If you use chunk referencing by reusing the same name, you cannot cache both chunks, instead use a new name and use ref.label to reference the other chunk

cache.extra is a great way to cache extra information, such as the version of R or a package, the random seed, etc.

III: Graphics Engines

By default, knitr will pick the graphics device to use by the file type. For example, png for HTML files, PDF for \(\LaTeX\).

Although knitr has default graphics devices, you can use almost any graphics device in R in knitr. Common examples are: pdf, ps, png, bmp, svg.
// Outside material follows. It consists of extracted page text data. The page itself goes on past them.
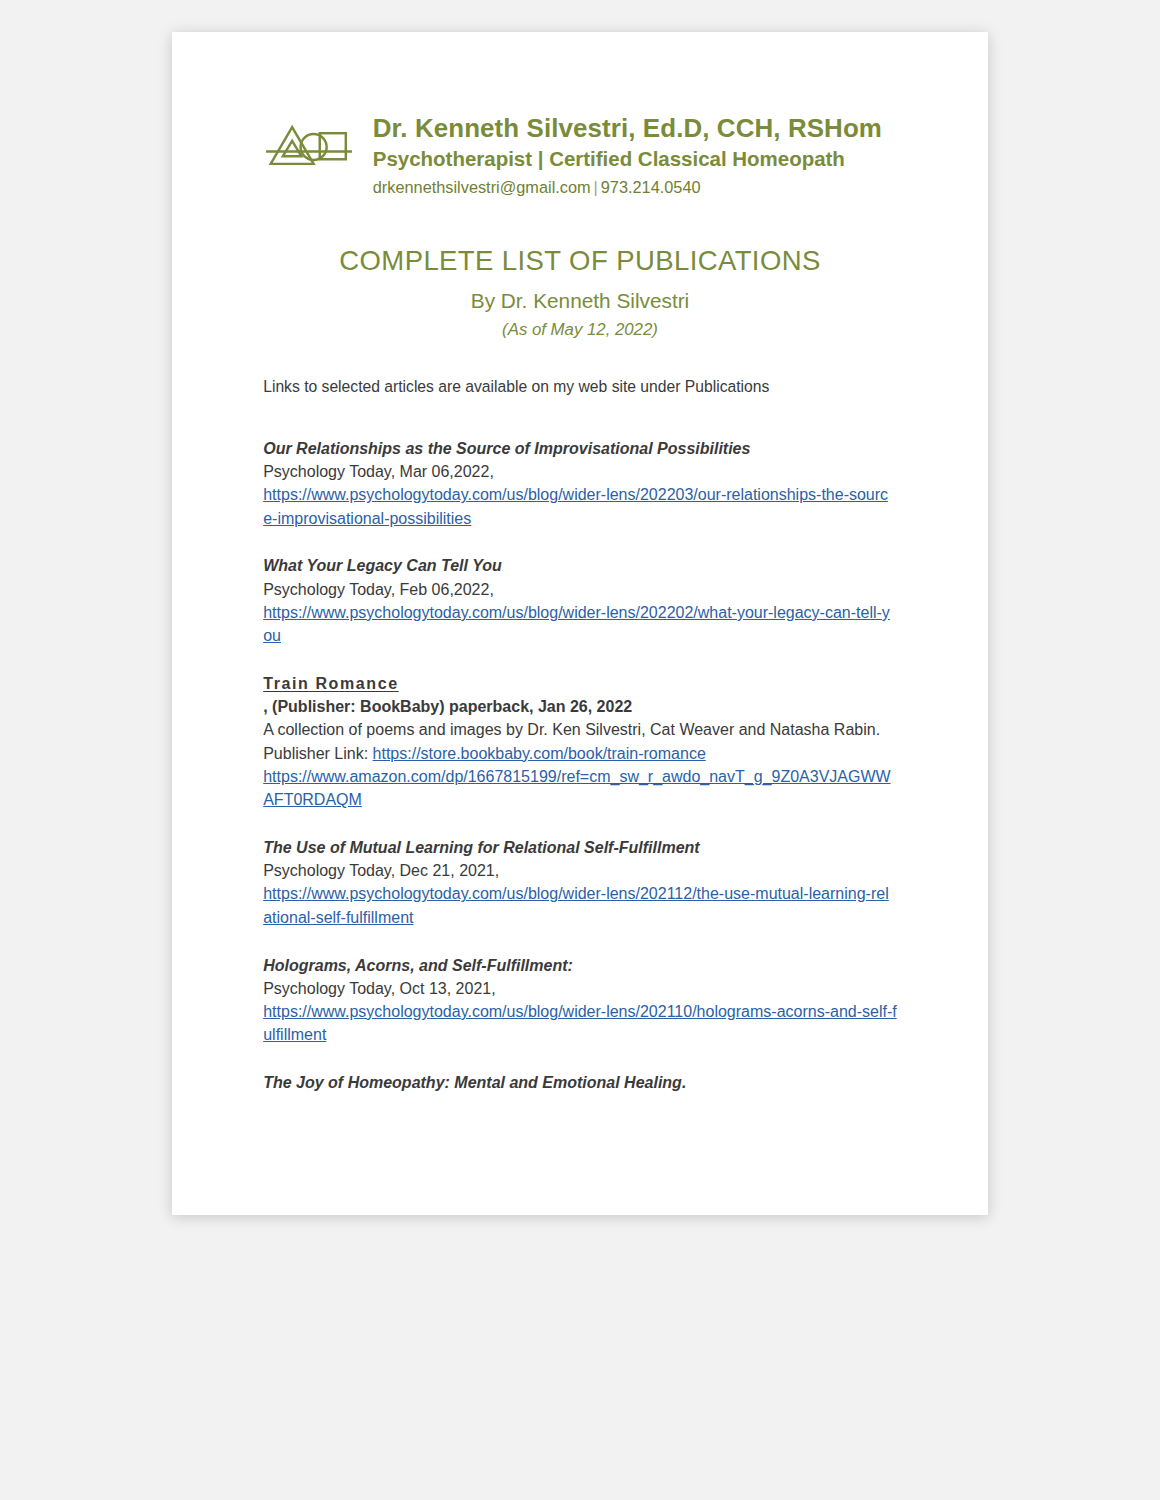Dr. Kenneth Silvestri, Ed.D, CCH, RSHom
Psychotherapist | Certified Classical Homeopath
drkennethsilvestri@gmail.com|973.214.0540
COMPLETE LIST OF PUBLICATIONS
By Dr. Kenneth Silvestri
(As of May 12, 2022)
Links to selected articles are available on my web site under Publications
Our Relationships as the Source of Improvisational Possibilities Psychology Today, Mar 06,2022, https://www.psychologytoday.com/us/blog/wider-lens/202203/our-relationships-the-source-improvisational-possibilities
What Your Legacy Can Tell You Psychology Today, Feb 06,2022, https://www.psychologytoday.com/us/blog/wider-lens/202202/what-your-legacy-can-tell-you
Train Romance, (Publisher: BookBaby) paperback, Jan 26, 2022 A collection of poems and images by Dr. Ken Silvestri, Cat Weaver and Natasha Rabin. Publisher Link: https://store.bookbaby.com/book/train-romance https://www.amazon.com/dp/1667815199/ref=cm_sw_r_awdo_navT_g_9Z0A3VJAGWWAFT0RDAQM
The Use of Mutual Learning for Relational Self-Fulfillment Psychology Today, Dec 21, 2021, https://www.psychologytoday.com/us/blog/wider-lens/202112/the-use-mutual-learning-relational-self-fulfillment
Holograms, Acorns, and Self-Fulfillment: Psychology Today, Oct 13, 2021, https://www.psychologytoday.com/us/blog/wider-lens/202110/holograms-acorns-and-self-fulfillment
The Joy of Homeopathy: Mental and Emotional Healing.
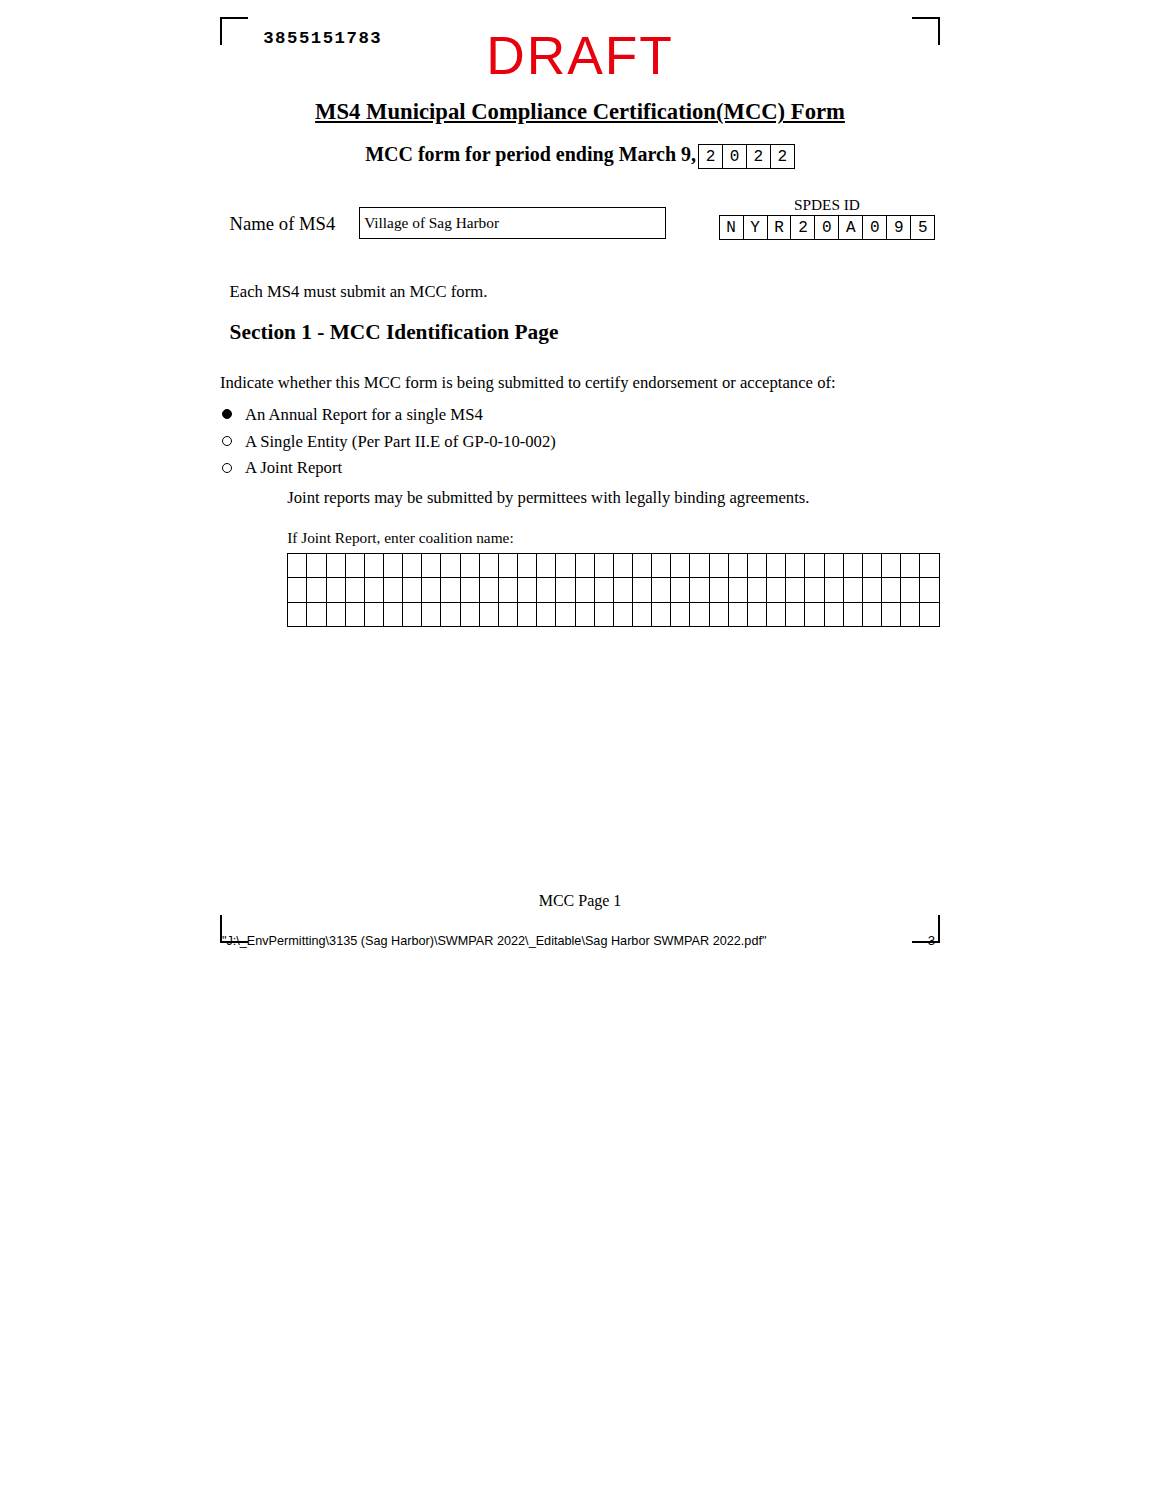3855151783
DRAFT
MS4 Municipal Compliance Certification(MCC) Form
MCC form for period ending March 9,2022
Name of MS4
Village of Sag Harbor
SPDES ID
NYR 20 A 095
Each MS4 must submit an MCC form.
Section 1 - MCC Identification Page
Indicate whether this MCC form is being submitted to certify endorsement or acceptance of:
An Annual Report for a single MS4
A Single Entity (Per Part II.E of GP-0-10-002)
A Joint Report
Joint reports may be submitted by permittees with legally binding agreements.
If Joint Report, enter coalition name:
MCC Page 1
"J:\_EnvPermitting\3135 (Sag Harbor)\SWMPAR 2022\_Editable\Sag Harbor SWMPAR 2022.pdf"
3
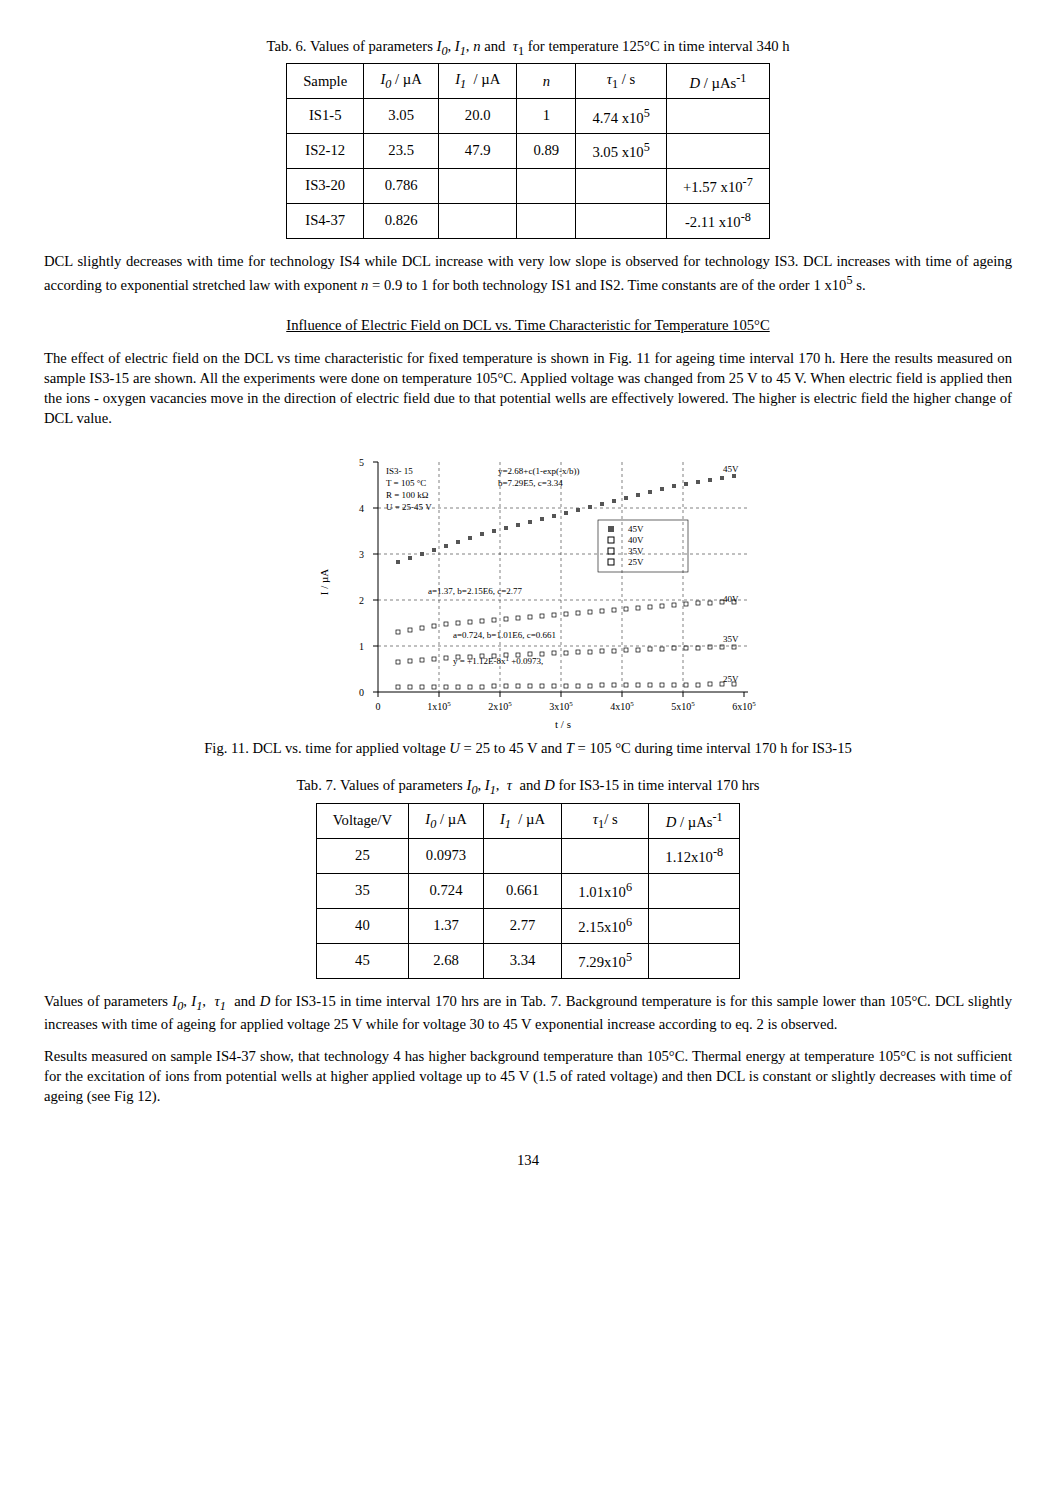Tab. 6. Values of parameters I0, I1, n and τ1 for temperature 125°C in time interval 340 h
| Sample | I 0 / µA | I 1 / µA | n | τ 1 / s | D / µAs -1 |
| IS1-5 | 3.05 | 20.0 | 1 | 4.74 x10 5 | |
| IS2-12 | 23.5 | 47.9 | 0.89 | 3.05 x10 5 | |
| IS3-20 | 0.786 | | | | +1.57 x10 -7 |
| IS4-37 | 0.826 | | | | -2.11 x10 -8 |
DCL slightly decreases with time for technology IS4 while DCL increase with very low slope is observed for technology IS3. DCL increases with time of ageing according to exponential stretched law with exponent n = 0.9 to 1 for both technology IS1 and IS2. Time constants are of the order 1 x105 s.
Influence of Electric Field on DCL vs. Time Characteristic for Temperature 105°C
The effect of electric field on the DCL vs time characteristic for fixed temperature is shown in Fig. 11 for ageing time interval 170 h. Here the results measured on sample IS3-15 are shown. All the experiments were done on temperature 105°C. Applied voltage was changed from 25 V to 45 V. When electric field is applied then the ions - oxygen vacancies move in the direction of electric field due to that potential wells are effectively lowered. The higher is electric field the higher change of DCL value.
0 1 2 3 4 5 0 1x105 2x105 3x105 4x105 5x105 6x105 I / µA t / s IS3- 15 T = 105 °C R = 100 kΩ U = 25-45 V y=2.68+c(1-exp(-x/b)) b=7.29E5, c=3.34 a=1.37, b=2.15E6, c=2.77 a=0.724, b=1.01E6, c=0.661 y = +1.12E-8x1 +0.0973, 45V 40V 35V 25V 45V 40V 35V 25V
Fig. 11. DCL vs. time for applied voltage U = 25 to 45 V and T = 105 °C during time interval 170 h for IS3-15
Tab. 7. Values of parameters I0, I1, τ and D for IS3-15 in time interval 170 hrs
| Voltage/V | I 0 / µA | I 1 / µA | τ 1 / s | D / µAs -1 |
| 25 | 0.0973 | | | 1.12x10 -8 |
| 35 | 0.724 | 0.661 | 1.01x10 6 | |
| 40 | 1.37 | 2.77 | 2.15x10 6 | |
| 45 | 2.68 | 3.34 | 7.29x10 5 | |
Values of parameters I0, I1, τ1 and D for IS3-15 in time interval 170 hrs are in Tab. 7. Background temperature is for this sample lower than 105°C. DCL slightly increases with time of ageing for applied voltage 25 V while for voltage 30 to 45 V exponential increase according to eq. 2 is observed.
Results measured on sample IS4-37 show, that technology 4 has higher background temperature than 105°C. Thermal energy at temperature 105°C is not sufficient for the excitation of ions from potential wells at higher applied voltage up to 45 V (1.5 of rated voltage) and then DCL is constant or slightly decreases with time of ageing (see Fig 12).
134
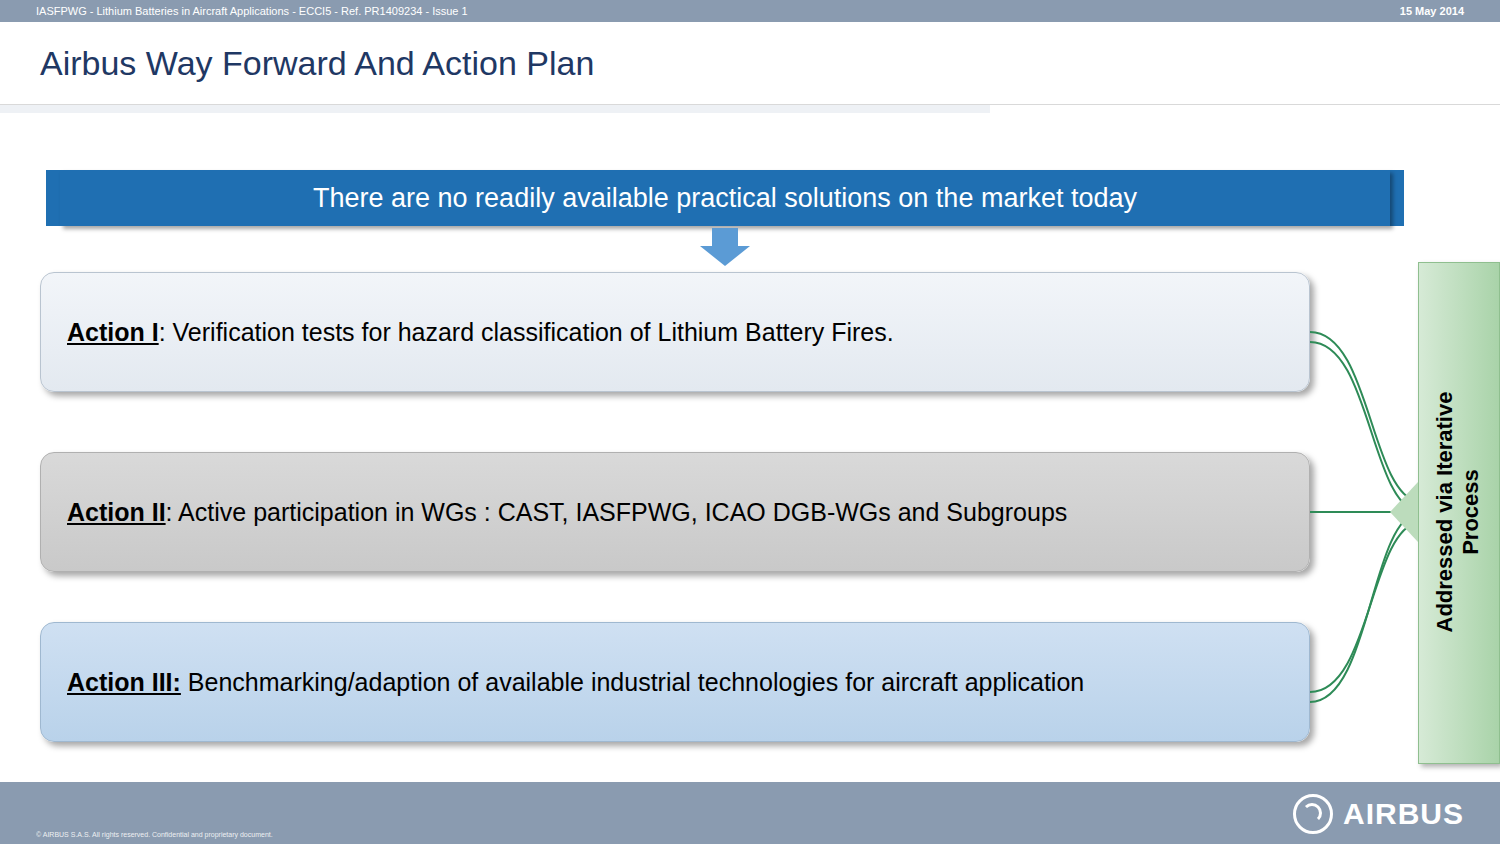IASFPWG - Lithium Batteries in Aircraft Applications - ECCI5 - Ref. PR1409234 - Issue 1
15 May 2014
Airbus Way Forward And Action Plan
There are no readily available practical solutions on the market today
Action I: Verification tests for hazard classification of Lithium Battery Fires.
Action II: Active participation in WGs : CAST, IASFPWG, ICAO DGB-WGs and Subgroups
Action III: Benchmarking/adaption of available industrial technologies for aircraft application
Addressed via Iterative
Process
© AIRBUS S.A.S. All rights reserved. Confidential and proprietary document.
AIRBUS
Finally, you can specify multiple devices (e.g., dev=c('pdf', 'png')) so that for example both png and pdf image files were made for each graph. This is useful for R markdown, that you may want to process to HTML or use pandoc to process to PDF.

III: Custom Hooks

knitr has a default set of functions that control how code in chunks is processed, called hooks, these include functions that change what happens when an option is set

For advanced users or special cases, you may want to write custom hooks. Writing your own hooks allows you to control what happens before and after a chunk is processed.

Custom hooks can be used by setting additional options to the code chunk. Combined, this allows flexible customization, such as a simple option to set margins, or make a grid layout for graphics, setup animations, etc.

You can also set output hooks, to customize the output from R, such as how warnings and error messages are formatted.